July 20, 2014: It is revealed that China sent a surveillance vessel to waters off Hawaii to spy on the US-led RIMPAC exercises.

July 23, 2014: China successfully carries out an anti-satellite missile test.  Xinhua News Agency reports it as a successful missile interception test within Chinese territory.

July 28, 2014: China’s Commerce Ministry condemns the US for setting new import duties on Chinese solar products after the US placed anti-dumping duties of 165.05 percent on solar panels and cells from China.

July 29, 2014: Chinese regulators open an anti-monopoly investigation into Microsoft Corp., seizing computers and documents from offices in four cities.

Aug. 2, 2014: President Obama says in an interview with the Economist magazine that the West needs to be “pretty firm” with China as Beijing pushes to expand its role in the world.

Aug. 5, 2014: The Blue Ridge, the 7th Fleet command ship, begins a friendly visit to Qingdao.

Aug. 7, 2014: WTO upholds a ruling that China violated international trade rules with restrictions on the export of rare earths.

Aug. 7, 2014:  China News Service announces that China plans to build lighthouses on five islands in the South China Sea.

Aug. 8, 2014: President Obama expresses the view that China has been a “free rider” for 30 years in the Middle East.

Aug. 9, 2014: Secretary Kerry and Foreign Minister Wang Yi meet on the sidelines of the 47th ASEAN Foreign Ministers Meeting in Nay Pyi Taw.

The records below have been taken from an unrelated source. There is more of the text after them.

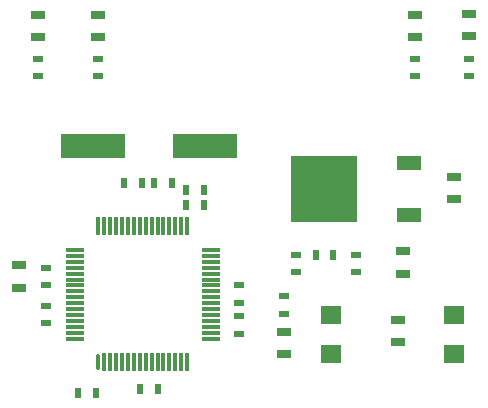
<source format=gtp>
%FSLAX44Y44*%
%MOMM*%
G71*
G01*
G75*
G04 Layer_Color=8421504*
%ADD10R,0.6000X0.9000*%
%ADD11R,0.9000X0.6000*%
%ADD12R,1.3000X0.7000*%
%ADD13R,1.6800X1.5200*%
%ADD14R,2.0000X1.2000*%
%ADD15R,5.6000X5.6000*%
%ADD16R,5.5000X2.0000*%
%ADD17O,0.3000X1.5000*%
%ADD18R,0.3000X1.5000*%
%ADD19R,1.5000X0.3000*%
%ADD20C,0.2000*%
%ADD21C,1.0000*%
%ADD22C,1.5000*%
%ADD23R,1.5000X1.5000*%
%ADD24O,0.7500X0.7000*%
%ADD25C,2.0000*%
%ADD26C,0.7000*%
%ADD27R,0.4000X1.4000*%
D10*
X169000Y319000D02*
D03*
X154000D02*
D03*
X169000Y306000D02*
D03*
X154000D02*
D03*
X142000Y325000D02*
D03*
X127000D02*
D03*
X102000Y325000D02*
D03*
X117000D02*
D03*
X279000Y264000D02*
D03*
X264000D02*
D03*
X115000Y150000D02*
D03*
X130000D02*
D03*
X78000Y147000D02*
D03*
X63000D02*
D03*
D11*
X298000Y249000D02*
D03*
Y264000D02*
D03*
X247000Y249000D02*
D03*
Y264000D02*
D03*
X237000Y229000D02*
D03*
Y214000D02*
D03*
X199000Y212000D02*
D03*
Y197000D02*
D03*
Y223500D02*
D03*
Y238500D02*
D03*
X36000Y206000D02*
D03*
Y221000D02*
D03*
Y253000D02*
D03*
Y238000D02*
D03*
X348000Y430000D02*
D03*
Y415000D02*
D03*
X394000Y430000D02*
D03*
Y415000D02*
D03*
X80000Y430000D02*
D03*
Y415000D02*
D03*
X29000Y430000D02*
D03*
Y415000D02*
D03*
D12*
X237000Y199000D02*
D03*
Y180000D02*
D03*
X13000Y255000D02*
D03*
Y236000D02*
D03*
X381000Y330000D02*
D03*
Y311000D02*
D03*
X394000Y449000D02*
D03*
Y468000D02*
D03*
X348000Y448000D02*
D03*
Y467000D02*
D03*
X80000Y448000D02*
D03*
Y467000D02*
D03*
X29000Y448000D02*
D03*
Y467000D02*
D03*
X338000Y248000D02*
D03*
Y267000D02*
D03*
X334000Y190000D02*
D03*
Y209000D02*
D03*
D13*
X381000Y180000D02*
D03*
Y213000D02*
D03*
X277000Y180000D02*
D03*
Y213000D02*
D03*
D14*
X343000Y342000D02*
D03*
Y298000D02*
D03*
D15*
X271000Y320000D02*
D03*
D16*
X170000Y356000D02*
D03*
X75000D02*
D03*
D17*
X80000Y173000D02*
D03*
D18*
X85000D02*
D03*
X90000D02*
D03*
X95000D02*
D03*
X100000D02*
D03*
X105000D02*
D03*
X110000D02*
D03*
X115000D02*
D03*
X120000D02*
D03*
X125000D02*
D03*
X130000D02*
D03*
X135000D02*
D03*
X140000D02*
D03*
X145000D02*
D03*
X150000D02*
D03*
X155000D02*
D03*
Y288000D02*
D03*
X150000D02*
D03*
X145000D02*
D03*
X140000D02*
D03*
X135000D02*
D03*
X130000D02*
D03*
X125000D02*
D03*
X120000D02*
D03*
X115000D02*
D03*
X110000D02*
D03*
X105000D02*
D03*
X100000D02*
D03*
X95000D02*
D03*
X90000D02*
D03*
X85000D02*
D03*
X80000D02*
D03*
D19*
X175000Y193000D02*
D03*
Y198000D02*
D03*
Y203000D02*
D03*
Y208000D02*
D03*
Y213000D02*
D03*
Y218000D02*
D03*
Y223000D02*
D03*
Y228000D02*
D03*
Y233000D02*
D03*
Y238000D02*
D03*
Y243000D02*
D03*
Y248000D02*
D03*
Y253000D02*
D03*
Y258000D02*
D03*
Y263000D02*
D03*
Y268000D02*
D03*
X60000D02*
D03*
Y263000D02*
D03*
Y258000D02*
D03*
Y253000D02*
D03*
Y248000D02*
D03*
Y243000D02*
D03*
Y238000D02*
D03*
Y233000D02*
D03*
Y228000D02*
D03*
Y223000D02*
D03*
Y218000D02*
D03*
Y213000D02*
D03*
Y208000D02*
D03*
Y203000D02*
D03*
Y198000D02*
D03*
Y193000D02*
D03*
M02*

</source>
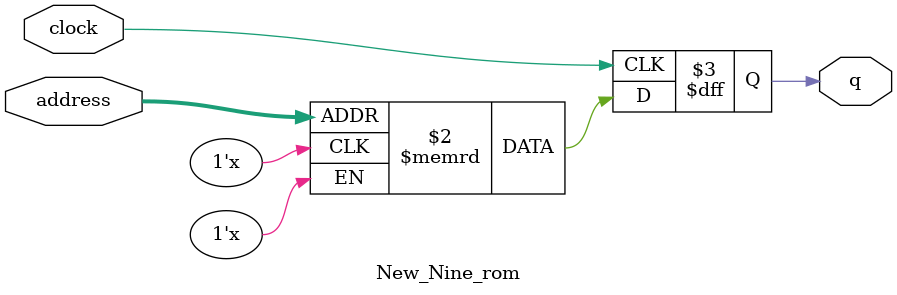
<source format=sv>
module New_Nine_rom (
	input logic clock,
	input logic [7:0] address,
	output logic [0:0] q
);

logic [0:0] memory [0:195] /* synthesis ram_init_file = "./New_Nine/New_Nine.mif" */;

always_ff @ (posedge clock) begin
	q <= memory[address];
end

endmodule

</source>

Aug. 10, 2014: Task Group 171, a Chinese flotilla, arrives at San Diego naval base for a five-day visit after participating in RIMPAC maritime military exercise.

Aug. 13, 2014: Secretary Kerry discusses US-China relations and disputes in the South China Sea in a speech entitled “US Vision for Asia-Pacific Engagement,” in Hawaii.

Aug. 16, 2014: Premier Li Keqiang meets Bill Shuster, chairman of the House Transportation and Infrastructure Committee, and a delegation of US Congressmen in Beijing.

Aug. 19, 2014: US Department of Defense claims that a Chinese J-11 fighter jet conducted a dangerous intercept of a US P-8 Poseidon anti-submarine and reconnaissance plane in airspace to the east of China’s Hainan province.

Aug. 19, 2014: Chinese hackers break into databases for US hospital group, Community Health Systems, Inc., and steal the names and social security numbers of 4.5 million patients. The FBI starts investigations into the matter.

Aug. 27-28, 2014: US and China hold a round of talks at the Pentagon on establishing rules of behavior in the air and at sea.

Aug. 28, 2014: Chinese Defense Ministry spokesperson Yang Yujun tells the US to stop air and naval surveillance near its borders. China claims this ‘close-in’ surveillance harms the broader strategic relationship.